:: Text provided ::
* [PATCH net-next V1] net: adjust net_device layout for cacheline usage
@ 2021-01-26 17:39 Jesper Dangaard Brouer
2021-01-29 3:51 ` David Ahern
` (2 more replies)
0 siblings, 3 replies; 9+ messages in thread
From: Jesper Dangaard Brouer @ 2021-01-26 17:39 UTC (permalink / raw)
To: David Ahern, netdev, Jakub Kicinski, David S. Miller
Cc: Jesper Dangaard Brouer, bpf, Eric Dumazet, Daniel Borkmann,
Alexei Starovoitov
The current layout of net_device is not optimal for cacheline usage.
The member adj_list.lower linked list is split between cacheline 2 and 3.
The ifindex is placed together with stats (struct net_device_stats),
although most modern drivers don't update this stats member.
The members netdev_ops, mtu and hard_header_len are placed on three
different cachelines. These members are accessed for XDP redirect into
devmap, which were noticeably with perf tool. When not using the map
redirect variant (like TC-BPF does), then ifindex is also used, which is
placed on a separate fourth cacheline. These members are also accessed
during forwarding with regular network stack. The members priv_flags and
flags are on fast-path for network stack transmit path in __dev_queue_xmit
(currently located together with mtu cacheline).
:::
:: Records provided ::
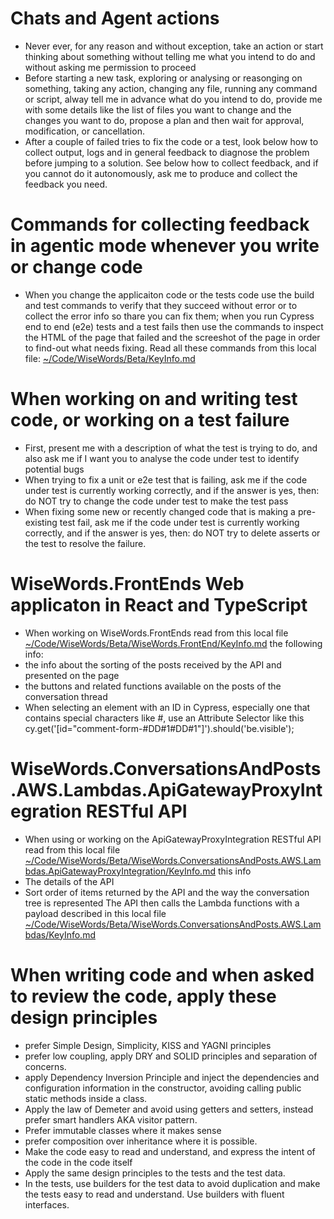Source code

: # Chats and Agent actions
- Never ever, for any reason and without exception, take an action or start thinking about something without telling me what you intend to do and without asking me permission to proceed
- Before starting a new task, exploring or analysing or reasonging on something, taking any action, changing any file, running any command or script, alway tell me in advance what do you intend to do, provide me with some details like the list of files you want to change and the changes you want to do, propose a plan and then wait for approval, modification, or cancellation.
- After a couple of failed tries to fix the code or a test, look below how to collect output, logs and in general feedback to diagnose the problem before jumping to a solution. See below how to collect feedback, and if you cannot do it autonomously, ask me to produce and collect the feedback you need.

# Commands for collecting feedback in agentic mode whenever you write or change code
- When you change the applicaiton code or the tests code use the build and test commands to verify that they succeed without error or to collect the error info so thare you can fix them; when you run Cypress end to end (e2e) tests and a test fails then use the commands to inspect the HTML of the page that failed and the screeshot of the page in order to find-out what needs fixing. Read all these commands from this local file: [~/Code/WiseWords/Beta/KeyInfo.md](KeyInfo.md)

# When working on and writing test code, or working on a test failure
- First, present me with a description of what the test is trying to do, and also ask me if I want you to analyse the code under test to identify potential bugs
- When trying to fix a unit or e2e test that is failing, ask me if the code under test is currently working correctly, and if the answer is yes, then: do NOT try to change the code under test to make the test pass
- When fixing some new or recently changed code that is making a pre-existing test fail, ask me if the code under test is currently working correctly, and if the answer is yes, then: do NOT try to delete asserts or the test to resolve the failure.

# WiseWords.FrontEnds Web applicaton in React and TypeScript
- When working on WiseWords.FrontEnds read from this local file [~/Code/WiseWords/Beta/WiseWords.FrontEnd/KeyInfo.md](WiseWords.FrontEnd/KeyInfo.md) the following info:
 - the info about the sorting of the posts received by the API and presented on the page 
 - the buttons and related functions available on the posts of the conversation thread
- When selecting an element with an ID in Cypress, especially one that contains special characters like #, use an Attribute Selector like this cy.get('[id="comment-form-#DD#1#DD#1"]').should('be.visible'); 

# WiseWords.ConversationsAndPosts.AWS.Lambdas.ApiGatewayProxyIntegration RESTful API
- When using or working on the ApiGatewayProxyIntegration RESTful API read from this local file [~/Code/WiseWords/Beta/WiseWords.ConversationsAndPosts.AWS.Lambdas.ApiGatewayProxyIntegration/KeyInfo.md](WiseWords.ConversationsAndPosts.AWS.Lambdas.ApiGatewayProxyIntegration/KeyInfo.md) this info
 - The details of the API
 - Sort order of items returned by the API and the way the conversation tree is represented
The API then calls the Lambda functions with a payload described in this local file [~/Code/WiseWords/Beta/WiseWords.ConversationsAndPosts.AWS.Lambdas/KeyInfo.md](WiseWords.ConversationsAndPosts.AWS.Lambdas/KeyInfo.md)

# When writing code and when asked to review the code, apply these design principles
- prefer Simple Design, Simplicity, KISS and YAGNI principles 
- prefer low coupling, apply DRY and SOLID principles and separation of concerns. 
- apply  Dependency Inversion Principle and inject the dependencies and configuration information in the constructor, avoiding calling public static methods inside a class.  
- Apply the law of Demeter and avoid using getters and setters, instead prefer smart handlers AKA visitor pattern. 
- Prefer immutable classes where it makes sense
- prefer composition over inheritance where it is possible. 
- Make the code easy to read and understand, and express the intent of the code in the code itself
-  Apply the same design principles to the tests and the test data. 
- In the tests, use builders for the test data to avoid duplication and make the tests easy to read and understand. Use builders with fluent interfaces.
:::
# Explore the material:
A) List every recipient on the Cc line of the patch email.
B) Answer these questions from the patch email:
(i) Between which two cachelines is the member adj_list.lower split?
(ii) On how many different cachelines are netdev_ops, mtu and hard_header_len placed?
(iii) In which function are priv_flags and flags on the fast path for transmit?
C) Extend the patch email past its last sentence.
The rows are separate material, unrelated to the patch email.

# Results:
A) Jesper Dangaard Brouer, bpf, Eric Dumazet, Daniel Borkmann, Alexei Starovoitov

B)
(i) Cachelines 2 and 3
(ii) Three
(iii) __dev_queue_xmit

C)
This patch creates a read mostly cacheline, with the purpose of keeping the
above mentioned members on the same cacheline.
Some netdev_features_t members also becomes part of this cacheline, which is
on purpose, as function netif_skb_features() is on fast-path via
validate_xmit_skb().
Signed-off-by: Jesper Dangaard Brouer <brouer@redhat.com>
---
include/linux/netdevice.h | 53 +++++++++++++++++++++++----------------------
1 file changed, 27 insertions(+), 26 deletions(-)
diff --git a/include/linux/netdevice.h b/include/linux/netdevice.h
index b7915484369c..2645f114de54 100644
--- a/include/linux/netdevice.h
+++ b/include/linux/netdevice.h
@@ -1855,7 +1855,6 @@ struct net_device {
unsigned long mem_end;
unsigned long mem_start;
unsigned long base_addr;
- int irq;
/*
* Some hardware also needs these fields (state,dev_list,
@@ -1877,6 +1876,23 @@ struct net_device {
struct list_head lower;
} adj_list;
+ /* Read-mostly cache-line for fast-path access */
+ unsigned int flags;
+ unsigned int priv_flags;
+ const struct net_device_ops *netdev_ops;
+ int ifindex;
+ unsigned short gflags;
+ unsigned short hard_header_len;
+
+ /* Note : dev->mtu is often read without holding a lock.
+ * Writers usually hold RTNL.
+ * It is recommended to use READ_ONCE() to annotate the reads,
+ * and to use WRITE_ONCE() to annotate the writes.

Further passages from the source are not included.